Segment Start: RECORDS PROVIDED

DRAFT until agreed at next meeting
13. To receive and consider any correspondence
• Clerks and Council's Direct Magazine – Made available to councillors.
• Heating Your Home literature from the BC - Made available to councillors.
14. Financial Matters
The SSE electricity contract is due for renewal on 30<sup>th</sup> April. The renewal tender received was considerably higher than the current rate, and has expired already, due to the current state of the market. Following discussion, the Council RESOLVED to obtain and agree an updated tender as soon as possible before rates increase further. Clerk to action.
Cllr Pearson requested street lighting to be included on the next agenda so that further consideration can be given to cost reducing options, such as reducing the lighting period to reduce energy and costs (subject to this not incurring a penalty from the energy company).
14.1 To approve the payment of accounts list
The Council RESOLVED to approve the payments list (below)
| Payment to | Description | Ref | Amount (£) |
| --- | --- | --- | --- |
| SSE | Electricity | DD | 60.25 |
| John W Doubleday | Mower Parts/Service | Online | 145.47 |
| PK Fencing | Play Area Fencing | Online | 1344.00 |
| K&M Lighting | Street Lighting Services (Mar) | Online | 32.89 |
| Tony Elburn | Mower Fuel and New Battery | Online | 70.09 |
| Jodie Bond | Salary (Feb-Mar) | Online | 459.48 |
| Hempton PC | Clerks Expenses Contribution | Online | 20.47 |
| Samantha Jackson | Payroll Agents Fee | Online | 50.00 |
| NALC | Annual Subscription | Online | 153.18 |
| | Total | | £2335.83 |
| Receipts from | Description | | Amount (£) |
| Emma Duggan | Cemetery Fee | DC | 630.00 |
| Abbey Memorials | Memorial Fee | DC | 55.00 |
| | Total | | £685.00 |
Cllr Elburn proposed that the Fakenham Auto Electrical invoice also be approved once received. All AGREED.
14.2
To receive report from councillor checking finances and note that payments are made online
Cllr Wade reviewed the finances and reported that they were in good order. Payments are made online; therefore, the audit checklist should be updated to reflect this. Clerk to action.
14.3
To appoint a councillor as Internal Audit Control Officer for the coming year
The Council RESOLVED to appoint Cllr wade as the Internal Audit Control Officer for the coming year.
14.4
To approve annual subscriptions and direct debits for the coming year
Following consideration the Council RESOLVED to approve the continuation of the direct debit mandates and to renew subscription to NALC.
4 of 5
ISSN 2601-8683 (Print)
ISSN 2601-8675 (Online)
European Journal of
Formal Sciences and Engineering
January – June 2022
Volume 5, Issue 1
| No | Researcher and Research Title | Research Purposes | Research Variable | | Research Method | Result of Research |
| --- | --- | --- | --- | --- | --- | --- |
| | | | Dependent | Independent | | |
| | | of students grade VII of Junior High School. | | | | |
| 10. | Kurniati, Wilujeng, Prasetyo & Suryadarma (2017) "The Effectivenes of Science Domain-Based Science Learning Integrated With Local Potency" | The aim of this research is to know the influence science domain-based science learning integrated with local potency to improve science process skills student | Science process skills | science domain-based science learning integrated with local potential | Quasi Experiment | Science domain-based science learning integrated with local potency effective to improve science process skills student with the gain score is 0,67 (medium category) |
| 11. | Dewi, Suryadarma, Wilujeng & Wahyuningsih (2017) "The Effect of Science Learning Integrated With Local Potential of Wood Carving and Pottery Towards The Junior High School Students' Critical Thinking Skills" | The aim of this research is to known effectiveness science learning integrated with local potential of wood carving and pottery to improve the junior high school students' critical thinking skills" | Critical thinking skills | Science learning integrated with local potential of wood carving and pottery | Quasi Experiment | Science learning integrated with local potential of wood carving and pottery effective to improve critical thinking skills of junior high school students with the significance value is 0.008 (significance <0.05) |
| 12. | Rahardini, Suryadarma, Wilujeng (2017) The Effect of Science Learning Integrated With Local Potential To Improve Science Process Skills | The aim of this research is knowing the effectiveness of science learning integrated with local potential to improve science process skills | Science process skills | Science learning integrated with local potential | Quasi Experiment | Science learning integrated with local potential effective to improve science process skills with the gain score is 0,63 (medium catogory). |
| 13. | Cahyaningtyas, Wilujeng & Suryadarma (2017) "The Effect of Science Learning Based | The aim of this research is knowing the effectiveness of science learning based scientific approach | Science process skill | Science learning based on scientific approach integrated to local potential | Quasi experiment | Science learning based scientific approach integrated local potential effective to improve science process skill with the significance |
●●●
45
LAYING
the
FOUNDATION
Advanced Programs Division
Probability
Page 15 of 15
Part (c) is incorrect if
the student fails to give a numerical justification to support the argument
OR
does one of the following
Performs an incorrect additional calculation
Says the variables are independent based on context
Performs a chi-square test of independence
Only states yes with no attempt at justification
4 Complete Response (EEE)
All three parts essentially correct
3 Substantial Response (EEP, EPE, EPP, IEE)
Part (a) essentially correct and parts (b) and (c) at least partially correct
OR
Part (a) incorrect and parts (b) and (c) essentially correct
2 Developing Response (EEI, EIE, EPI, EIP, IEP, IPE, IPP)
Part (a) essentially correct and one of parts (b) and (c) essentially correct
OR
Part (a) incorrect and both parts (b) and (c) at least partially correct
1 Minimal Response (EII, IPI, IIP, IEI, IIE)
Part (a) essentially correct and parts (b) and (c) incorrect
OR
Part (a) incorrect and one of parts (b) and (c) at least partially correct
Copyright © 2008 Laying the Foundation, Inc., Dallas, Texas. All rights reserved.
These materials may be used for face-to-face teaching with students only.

Segment End: RECORDS PROVIDED

◆ ABOUT THIS EXERCISE ◆
Reproduce the records above word for word.

◆ RESPONSE BELOW ◆
DRAFT until agreed at next meeting
13. To receive and consider any correspondence
• Clerks and Council's Direct Magazine – Made available to councillors.
• Heating Your Home literature from the BC - Made available to councillors.
14. Financial Matters
The SSE electricity contract is due for renewal on 30<sup>th</sup> April. The renewal tender received was considerably higher than the current rate, and has expired already, due to the current state of the market. Following discussion, the Council RESOLVED to obtain and agree an updated tender as soon as possible before rates increase further. Clerk to action.
Cllr Pearson requested street lighting to be included on the next agenda so that further consideration can be given to cost reducing options, such as reducing the lighting period to reduce energy and costs (subject to this not incurring a penalty from the energy company).
14.1 To approve the payment of accounts list
The Council RESOLVED to approve the payments list (below)
| Payment to | Description | Ref | Amount (£) |
| --- | --- | --- | --- |
| SSE | Electricity | DD | 60.25 |
| John W Doubleday | Mower Parts/Service | Online | 145.47 |
| PK Fencing | Play Area Fencing | Online | 1344.00 |
| K&M Lighting | Street Lighting Services (Mar) | Online | 32.89 |
| Tony Elburn | Mower Fuel and New Battery | Online | 70.09 |
| Jodie Bond | Salary (Feb-Mar) | Online | 459.48 |
| Hempton PC | Clerks Expenses Contribution | Online | 20.47 |
| Samantha Jackson | Payroll Agents Fee | Online | 50.00 |
| NALC | Annual Subscription | Online | 153.18 |
| | Total | | £2335.83 |
| Receipts from | Description | | Amount (£) |
| Emma Duggan | Cemetery Fee | DC | 630.00 |
| Abbey Memorials | Memorial Fee | DC | 55.00 |
| | Total | | £685.00 |
Cllr Elburn proposed that the Fakenham Auto Electrical invoice also be approved once received. All AGREED.
14.2
To receive report from councillor checking finances and note that payments are made online
Cllr Wade reviewed the finances and reported that they were in good order. Payments are made online; therefore, the audit checklist should be updated to reflect this. Clerk to action.
14.3
To appoint a councillor as Internal Audit Control Officer for the coming year
The Council RESOLVED to appoint Cllr wade as the Internal Audit Control Officer for the coming year.
14.4
To approve annual subscriptions and direct debits for the coming year
Following consideration the Council RESOLVED to approve the continuation of the direct debit mandates and to renew subscription to NALC.
4 of 5
ISSN 2601-8683 (Print)
ISSN 2601-8675 (Online)
European Journal of
Formal Sciences and Engineering
January – June 2022
Volume 5, Issue 1
| No | Researcher and Research Title | Research Purposes | Research Variable | | Research Method | Result of Research |
| --- | --- | --- | --- | --- | --- | --- |
| | | | Dependent | Independent | | |
| | | of students grade VII of Junior High School. | | | | |
| 10. | Kurniati, Wilujeng, Prasetyo & Suryadarma (2017) "The Effectivenes of Science Domain-Based Science Learning Integrated With Local Potency" | The aim of this research is to know the influence science domain-based science learning integrated with local potency to improve science process skills student | Science process skills | science domain-based science learning integrated with local potential | Quasi Experiment | Science domain-based science learning integrated with local potency effective to improve science process skills student with the gain score is 0,67 (medium category) |
| 11. | Dewi, Suryadarma, Wilujeng & Wahyuningsih (2017) "The Effect of Science Learning Integrated With Local Potential of Wood Carving and Pottery Towards The Junior High School Students' Critical Thinking Skills" | The aim of this research is to known effectiveness science learning integrated with local potential of wood carving and pottery to improve the junior high school students' critical thinking skills" | Critical thinking skills | Science learning integrated with local potential of wood carving and pottery | Quasi Experiment | Science learning integrated with local potential of wood carving and pottery effective to improve critical thinking skills of junior high school students with the significance value is 0.008 (significance <0.05) |
| 12. | Rahardini, Suryadarma, Wilujeng (2017) The Effect of Science Learning Integrated With Local Potential To Improve Science Process Skills | The aim of this research is knowing the effectiveness of science learning integrated with local potential to improve science process skills | Science process skills | Science learning integrated with local potential | Quasi Experiment | Science learning integrated with local potential effective to improve science process skills with the gain score is 0,63 (medium catogory). |
| 13. | Cahyaningtyas, Wilujeng & Suryadarma (2017) "The Effect of Science Learning Based | The aim of this research is knowing the effectiveness of science learning based scientific approach | Science process skill | Science learning based on scientific approach integrated to local potential | Quasi experiment | Science learning based scientific approach integrated local potential effective to improve science process skill with the significance |
●●●
45
LAYING
the
FOUNDATION
Advanced Programs Division
Probability
Page 15 of 15
Part (c) is incorrect if
the student fails to give a numerical justification to support the argument
OR
does one of the following
Performs an incorrect additional calculation
Says the variables are independent based on context
Performs a chi-square test of independence
Only states yes with no attempt at justification
4 Complete Response (EEE)
All three parts essentially correct
3 Substantial Response (EEP, EPE, EPP, IEE)
Part (a) essentially correct and parts (b) and (c) at least partially correct
OR
Part (a) incorrect and parts (b) and (c) essentially correct
2 Developing Response (EEI, EIE, EPI, EIP, IEP, IPE, IPP)
Part (a) essentially correct and one of parts (b) and (c) essentially correct
OR
Part (a) incorrect and both parts (b) and (c) at least partially correct
1 Minimal Response (EII, IPI, IIP, IEI, IIE)
Part (a) essentially correct and parts (b) and (c) incorrect
OR
Part (a) incorrect and one of parts (b) and (c) at least partially correct
Copyright © 2008 Laying the Foundation, Inc., Dallas, Texas. All rights reserved.
These materials may be used for face-to-face teaching with students only.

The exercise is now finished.